Jason’s Class test point total = 10 / 100 final grade points

After writing this out, I then asked THREE co-teachers to confirm that my understanding was correct. None of them even hesitated for a second as they all enthusiastically said I understood the point system.  WRONG!

The reality is that each semester of the school year’s testing points culminate in TWO FINAL GRADES: one final grade for the spring/summer semester, and one final grade for the fall/winter semester.

The two final grades are NOT averaged on the student’s academic record (according to what I was told this morning, but take that with a grain of salt)–believe me, I asked because I find the whole concept very strange.

The long and short of it is that this grading system helps the schools construct the student academic rankings each semester.

When I pointed out that the English classes throughout the entire year use the same textbook, and that all the tests in the spring/summer semester and fall/winter semester are based on the same source of material, and that there is a performance continuum that goes through the entire year . . . it was acknowledged that I had a valid point, but that the practice was to isolate each semester’s test scores in order to, wait for it, produce the academic rankings.

My co-teachers didn’t seem to understand why I was irritated today when I sat them down to hash out this miscommunication.   In fact, one of them thought the discussion was a waste of time, and just walked away.  Fine, thanks for the support–not.

The fact is that when I’m in the classroom and I am talking about TESTS and TEST POINTS I NEED TO KNOW WHAT I’M TALKING ABOUT cause otherwise the students will lose confidence in my authority and competence as their teacher and evaluator.  But these things don’t seem to register in my co-teachers’ minds . . .

It’s extremely difficult for me to trust anything and everything I’m told by a co-teacher in Korea because I always have to wonder if there is authentic two-way communication taking place . . . whether I’m the one making a mistake and operating on some kind of unconscious cultural norms assumptions, or they are, it’s really hard to trust the information.

Often, Korean cultural norms and automatic assumptions create static and noise that inhibits thinking about the message and its content, and distorts and twists the specific contents of a message being sent by one party to another . . . even with the visual aids of pen and paper, and the frequent use of repetition of the key words in the message, comprehension checking questions, and rephrasing the SAME information in several different forms . . . the communication often gets distorted by the automatic thinking and cultural norms of the Korean, and/or the native English speaker.

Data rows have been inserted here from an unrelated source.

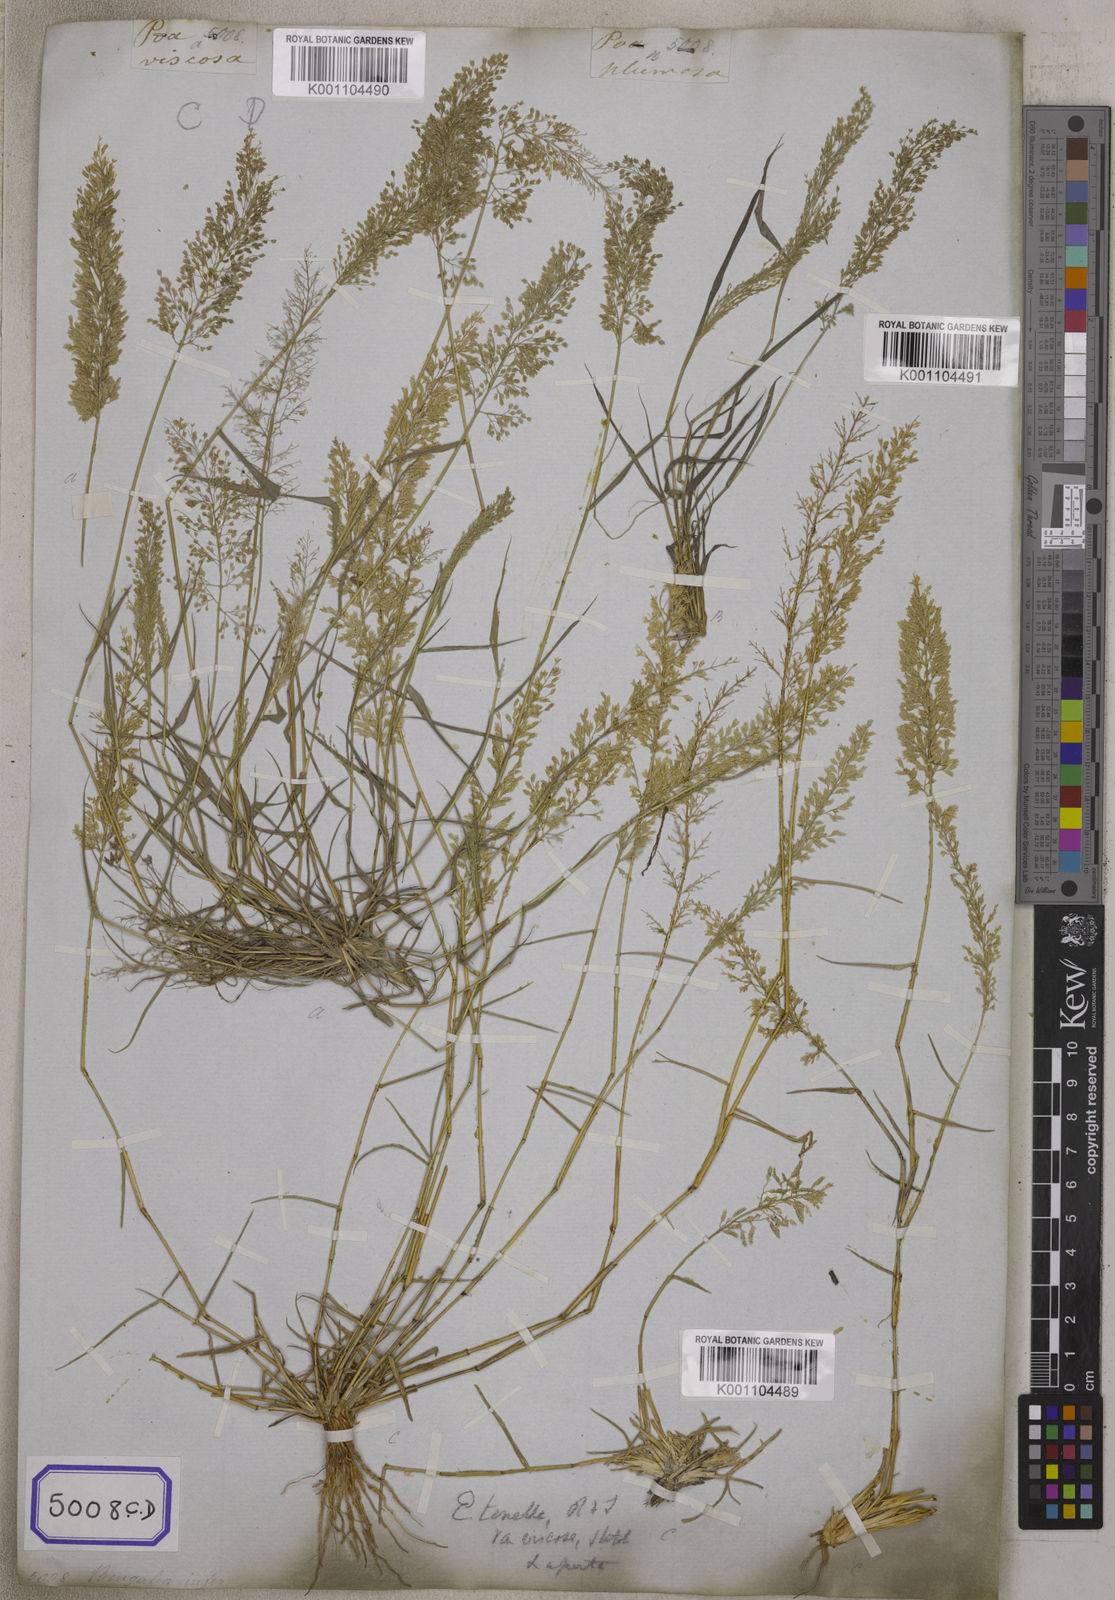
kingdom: Plantae
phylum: Tracheophyta
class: Liliopsida
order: Poales
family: Poaceae
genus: Eragrostis
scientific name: Eragrostis
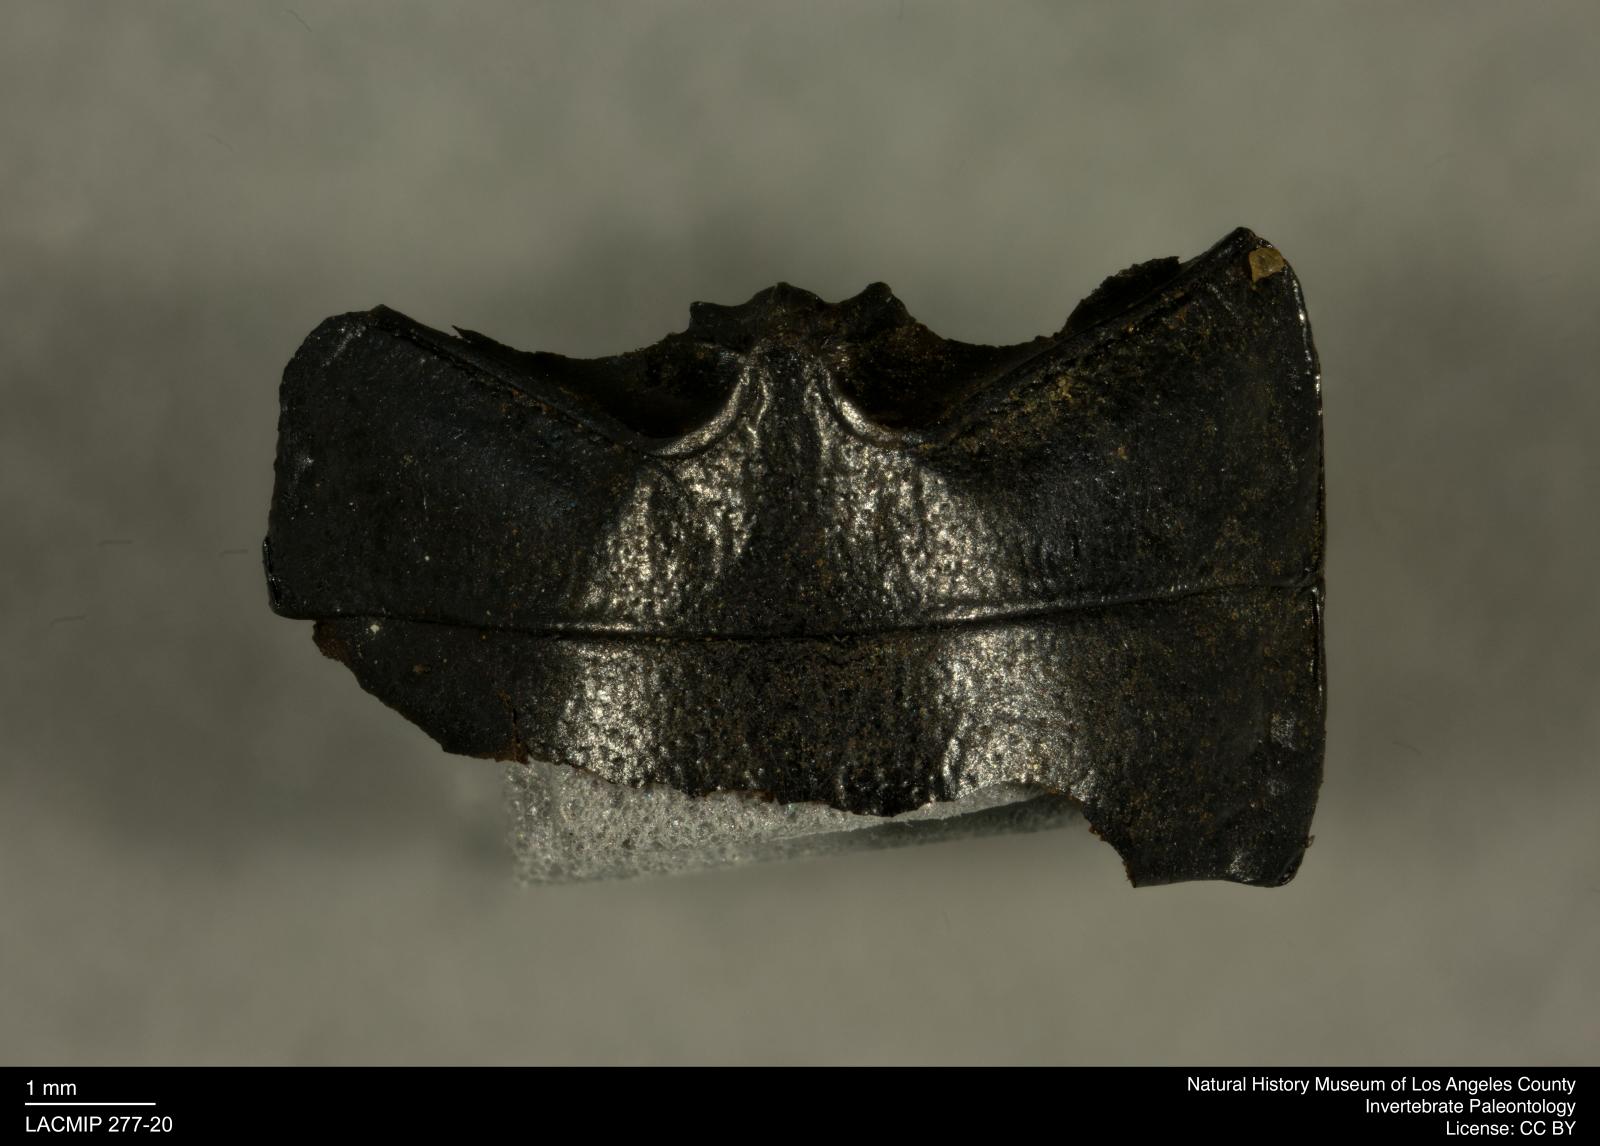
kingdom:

It drives me a little crazy when this happens in my every day life outside of teaching, but most of the time I laugh it off.

But when it happens in a teaching context I have a really hard time shaking it off.  Especially when it damages my teacher reputation and the quality of education in my classroom.

Explaining the testing and grading system to new native teachers arriving in Korean public school teaching jobs might just be something that NEEDS to be added to orientation curricula in the near future as English speaking tests begin to appear in more and more public school native English teacher conversation/speaking classes . . . otherwise I foresee the exact same situation happening to hundreds if not thousands of native English teachers in the near future.